Cette semaine, Rémy Grosso aurait dû reprendre l’entraînement avec le Castres olympique. À la place, l’ailier va disputer sa première rencontre internationale, en Coupe du monde, ce jeudi, face au Canada. « C’est merveilleux, je suis sur un nuage, hallucine encore le Tarnais. Ça représente énormément d’émotions. C’est un rêve de gosse. » Le temps de l’émerveillement est passé. Place aux choses sérieuses. « Il y a des objectifs précis à atteindre, rappelle l’intéressé. Je veux jouer ma carte à fond dans l’intérêt de l’équipe. »

À cet effet, le Castrais s’est attaché à soigner son intégration au collectif tricolore : « Depuis le début, j’ouvre grand les yeux et les oreilles à chaque séance pour ne pas en perdre une miette et trouver le plus d’automatismes. » L’encadrement et ses partenaires l’ont accompagné dans ce processus délicat : « J’ai eu un entretien avec Patrice Lagisquet qui m’a aiguillé. Il a répondu à mes questions et nous avons beaucoup échangé. Ça a été express mais ça s’est bien passé. J’ai pris conscience du projet de jeu. Quand Philippe Saint-André est venu me voir pour me dire que j’allais attaquer, il m’a donné des objectifs simples. Rémi Talès m’a aussi beaucoup aidé dans mon intégration, sur les lancements, sur le plan de jeu… Aborder ce match à ses côtés est positif. »

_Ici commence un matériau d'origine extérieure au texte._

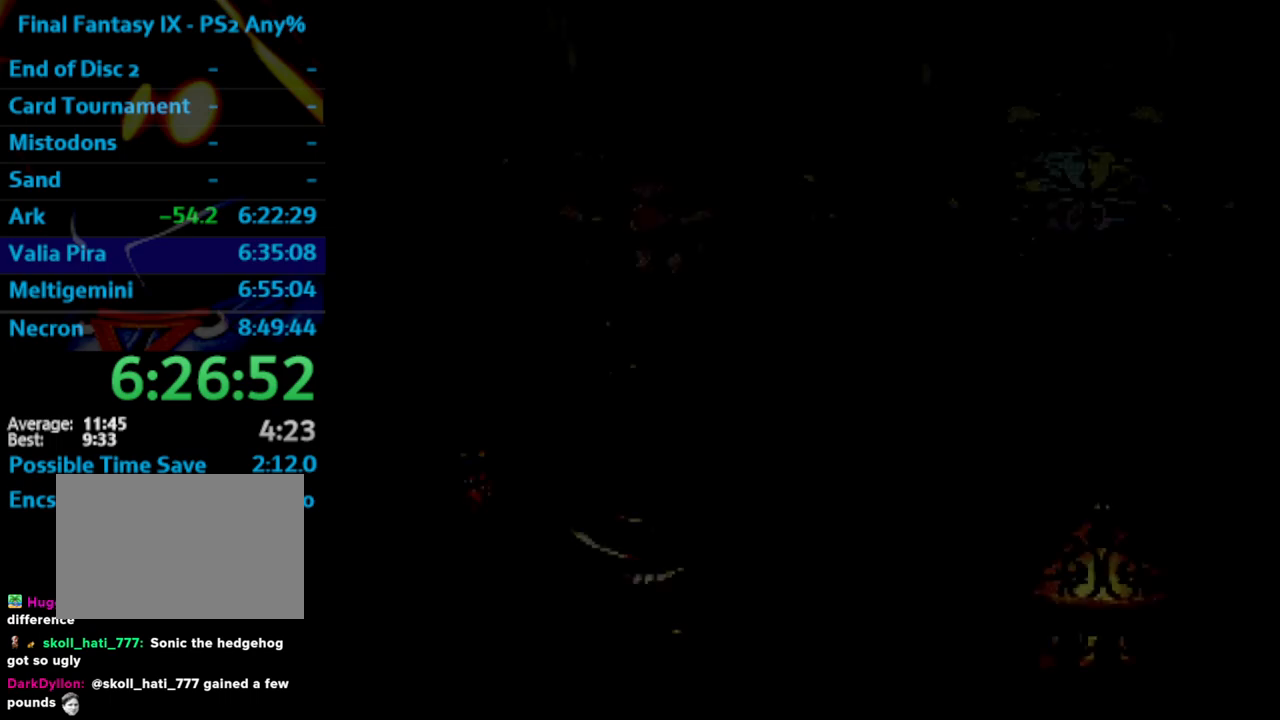
{"buttons": ["DPAD_UP"], "left_stick": "center", "right_stick": "center", "events": []}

« Ne pas rester inactif et avancer »

Rémy Grosso appréhende ce rendez-vous capital avec un minimum de vécu et un maximum d’envie : « J’essaye de ne pas trop me poser de questions pour ne pas me prendre la tête et me mélanger. Si je me pose trop de questions, ça pourrait me jouer des tours. Je veux prendre les choses en mains et ne pas subir l’événement. » Être tel qu’en lui-même en somme : un joueur déterminé, disponible et audacieux. « Il me faudra avoir un minimum de déchets et faire ce que l’on attend de moi, c’est-à-dire apporter une plus-value à l’équipe. Que ce soit avec le CO ou le XV de France, mon but est de peser un maximum dans le jeu, avec ou sans ballon, en ne restant pas inactif sur l’aile et en avançant. Je le fais en club, je ne vois pas pourquoi ça ne serait pas le cas. Il ne faudra pas être timide. En tant qu’ailiers, nous sommes des jokers. »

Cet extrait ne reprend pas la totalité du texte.